How is CT used in cancer?
CT is used in cancer in many different ways:
- To detect abnormal growths
- To help diagnose the presence of a tumor
- To provide information about the stage of a cancer
- To determine exactly where to perform (i.e., guide) a biopsy procedure
- To guide certain local treatments, such as cryotherapy, radiofrequency ablation, and the implantation of radioactive seeds
- To help plan external-beam radiation therapy or surgery
- To determine whether a cancer is responding to treatment
- To detect recurrence of a tumor
How is CT used in cancer screening?
Studies have shown that CT can be effective in both colorectal cancer screening (including screening for largepolyps) and lung cancer screening.
CT colonography (also known as virtual colonoscopy) can be used to screen for both large colorectal polyps and colorectal tumors. CT colonography uses the same dose of radiation that is used in standard CT of the abdomen and pelvis, which is about 10 millisieverts (mSv) (1). (By comparison, the estimated average annual dose received from natural sources of radiation is about 3 mSv.) As with standard (optical) colonoscopy, a thorough cleansing of the colon is performed before this test. During the examination, air or carbon dioxide gas is pumped into the colon to expand it for better viewing.
The National CT Colonography Trial, an NCI-sponsored clinical trial, found that the accuracy of CT colonography is similar to that of standard colonoscopy. CT colonography is less invasive than standard colonoscopy and has a lower risk of complications. However, if polyps or other abnormal growths are found on CT colonography, a standard colonoscopy is usually performed to remove them.
Whether CT colonography can help reduce the death rate from colorectal cancer is not yet known, and most insurance companies (and Medicare) do not currently reimburse the costs of this procedure. Also, because CT colonography can produce images of organs and tissues outside the colon, it is possible that non-colorectal abnormalities may be found. Some of these “extra-colonic” findings will be serious, but many will not be, leading to unnecessary additional tests and surgeries.
The NCI-sponsored National Lung Screening Trial (NLST) showed that people aged 55 to 74 years with a history of heavy smoking are 20 percent less likely to die from lung cancer if they are screened with low-dose helical CT than if they are screened with standard chest x-rays. (Previous studies had shown that screening with standard chest x-rays does not reduce the death rate from lung cancer.) The estimated amount of radiation in a low-dose helical CT procedure is 1.5 mSv (1).
Despite the effectiveness of low-dose helical CT for lung cancer screening in heavy smokers, the NLST identified risks as well as benefits. For example, people screened with low-dose helical CT had a higher overall rate of false-positive results (that is, findings that appeared to be abnormal even though no cancer was present), a higher rate of false-positive results that led to an invasive procedure (such as bronchoscopy orbiopsy), and a higher rate of serious complications from an invasive procedure than those screened with standard x-rays. NCI’s Patient and Physician Guide: National Lung Screening Trial provides more information on the benefits and harms.

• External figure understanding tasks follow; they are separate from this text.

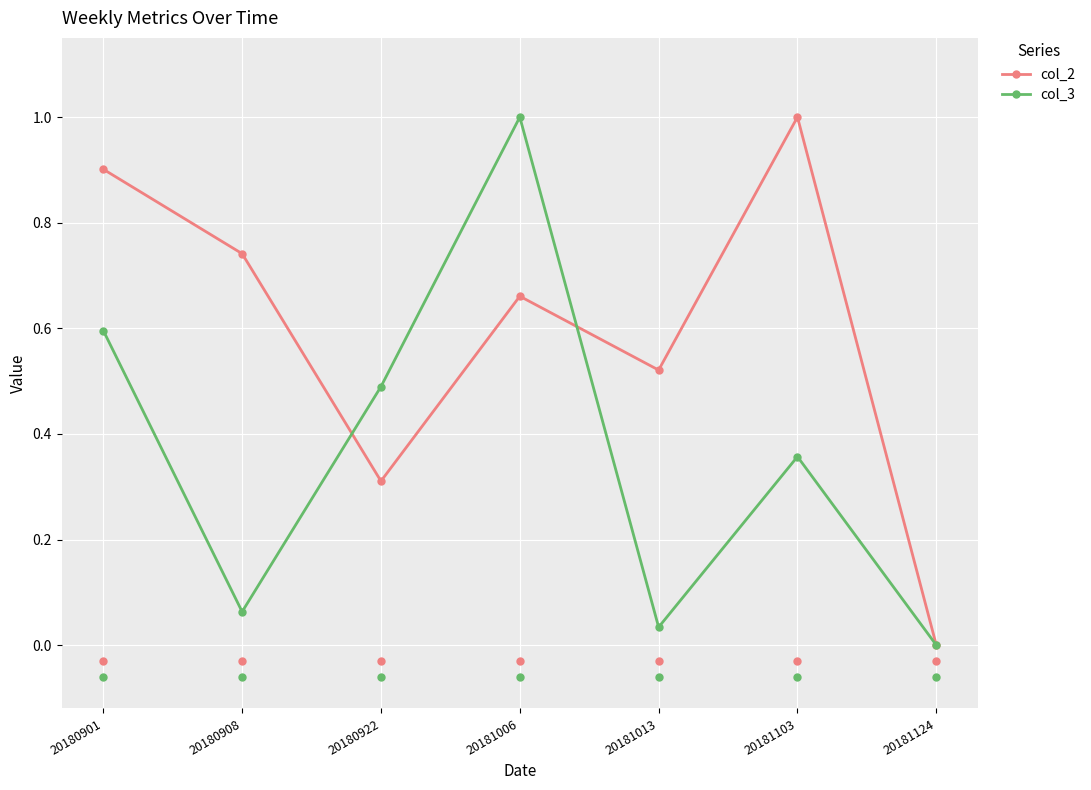

What is the total value across all series at 20180908?

0.8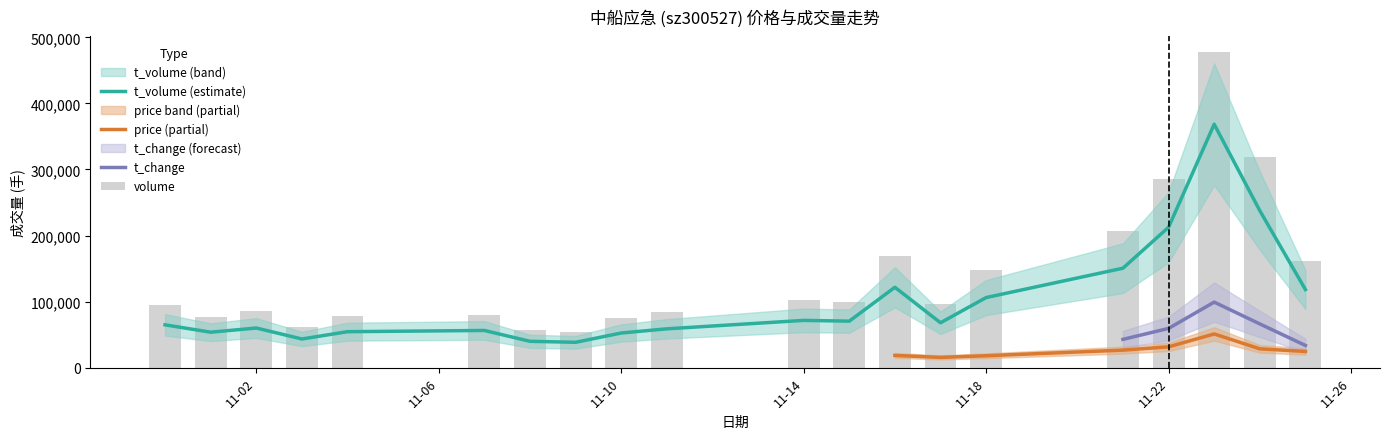

How many categories are shown in the chart?

20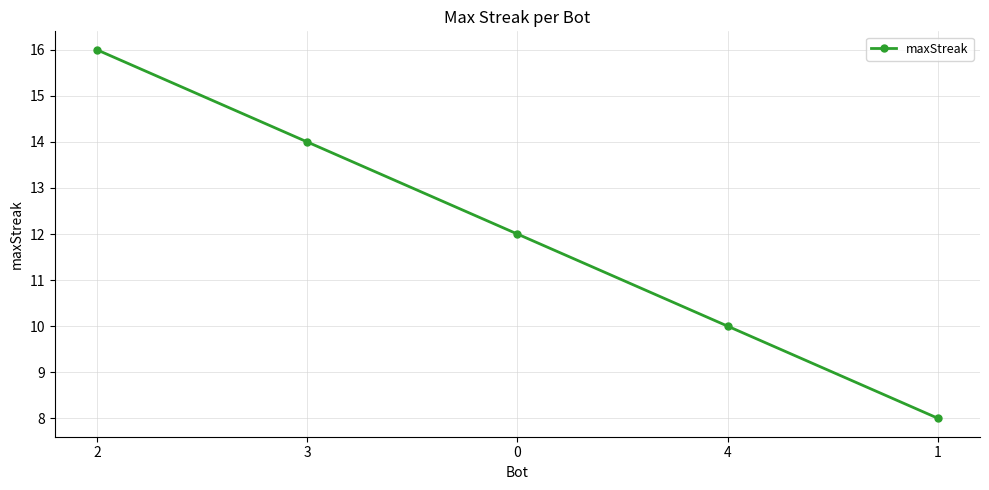

How many data points are less than 12?

2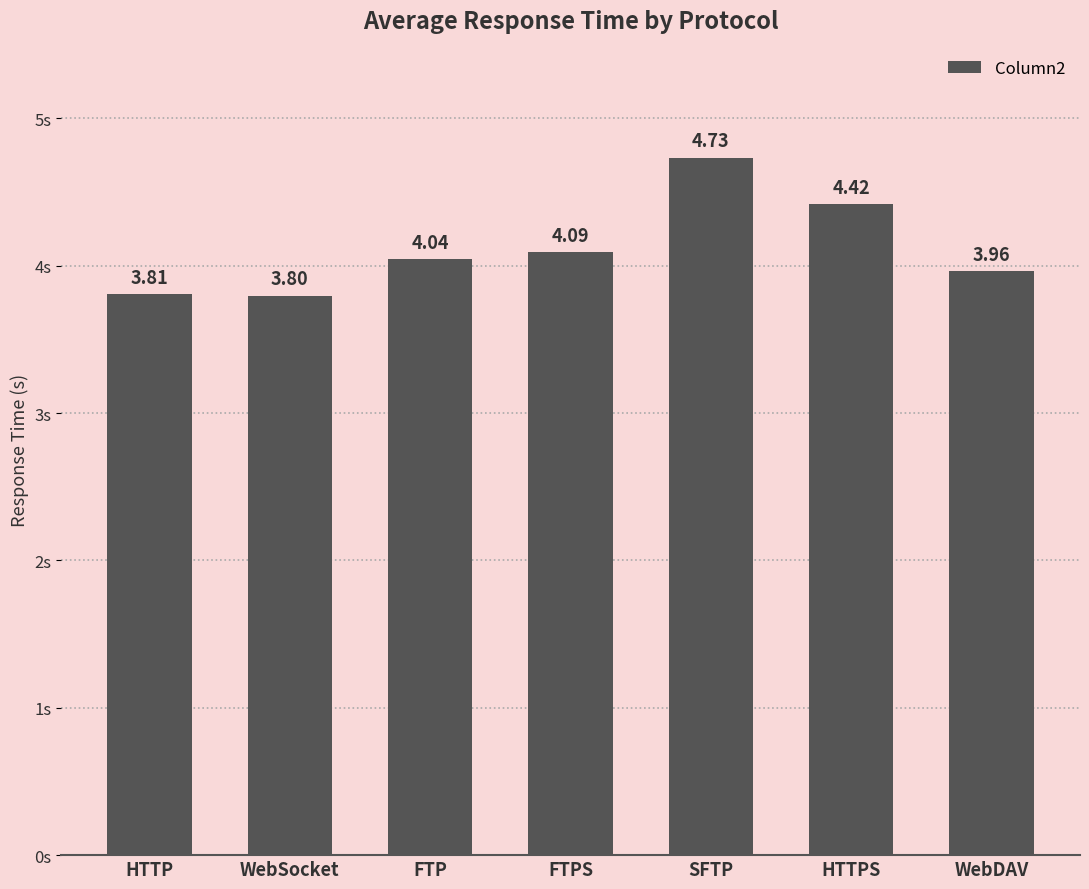

Between HTTP and FTP, which is larger?

FTP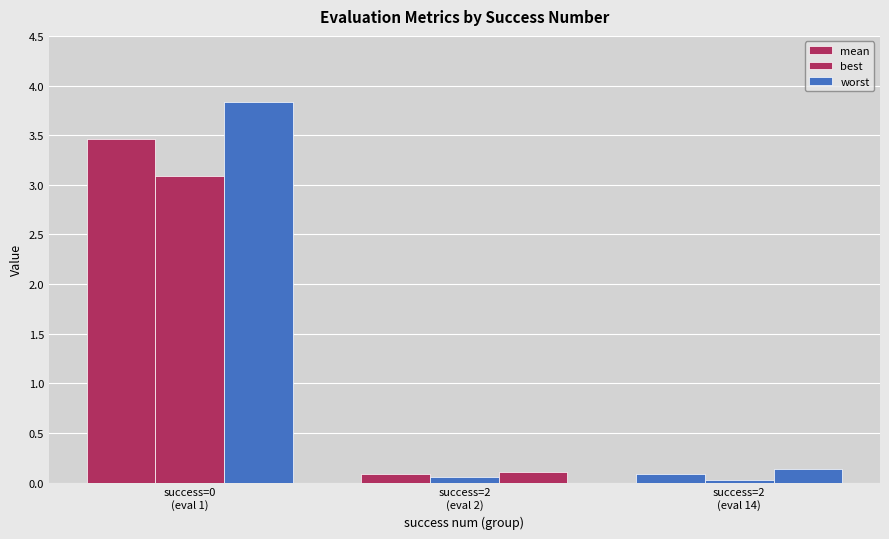

How many data points does each series have?

3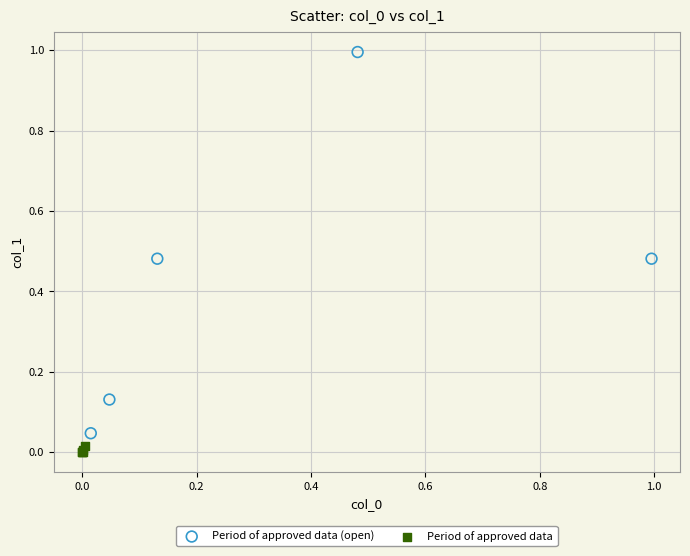

Which series contains the lowest Y value?

Period of approved data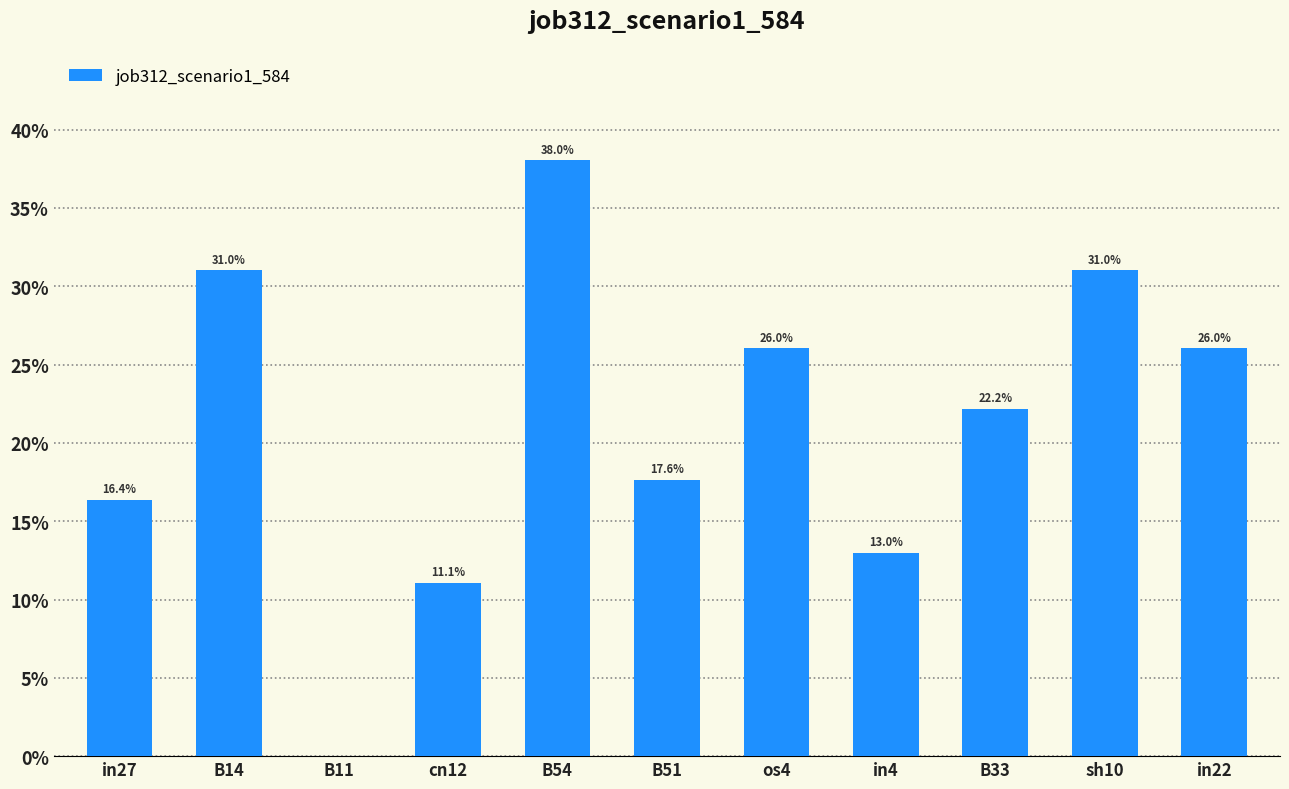

Are the bars grouped side by side (vs. stacked)?

No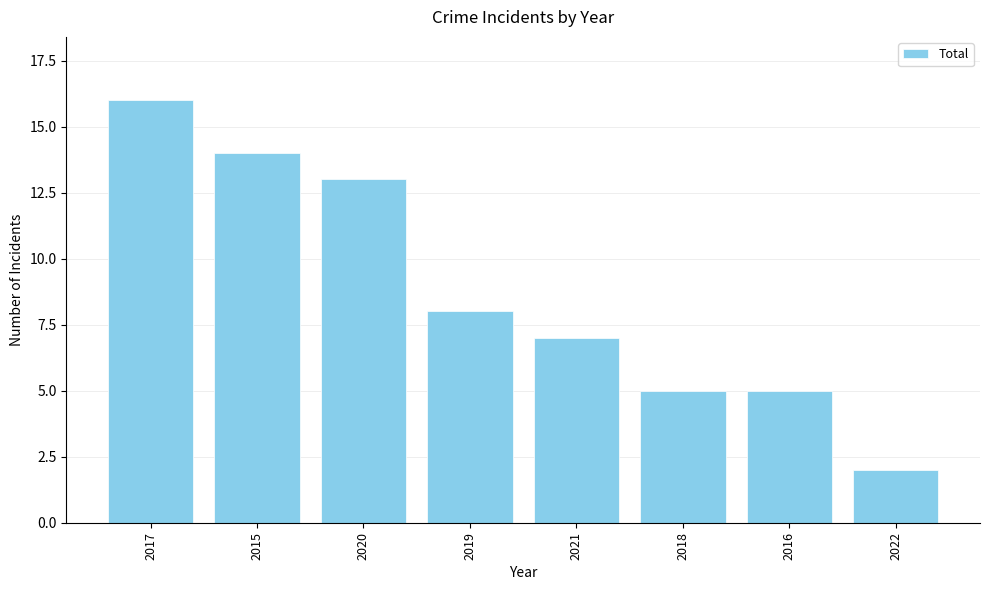

What is the label of the 6th bar from the right?

2020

The benefits of helical CT in screening for lung cancer may vary, depending on how similar someone is to the people who participated in the NLST. The benefits may also be greater for those with a higher lung cancer risk, and the harms may be more pronounced for those who have more medical problems (like heart or other lung disease), which could increase problems arising from biopsies and other surgery.
People who think that they have an increased risk of lung cancer and are interested in screening with low-dose helical CT should discuss the appropriateness and the benefits and risks of lung cancer screening with their doctors. They should also be aware that, because the technique is fairly new, some insurance plans do not currently cover it.
What is total, or whole-body, CT?
Total, or whole-body, CT creates pictures of nearly every area of the body—from the chin to below the hips. This procedure, which is used routinely in patients who already have cancer, can also be used in people who do not have any symptoms of disease. However, whole-body CT has not been shown to be an effective screening method for healthy people. Most abnormal findings from this procedure do not indicate a serious health problem, but the tests that must be done to follow up and rule out a problem can be expensive, inconvenient, and uncomfortable. In addition, whole-body CT can expose people to relatively large amounts of ionizing radiation—about 12 mSv, or four times the estimated average annual dose received from natural sources of radiation. Most doctors recommend against whole-body CT for people without any signs or symptoms of disease.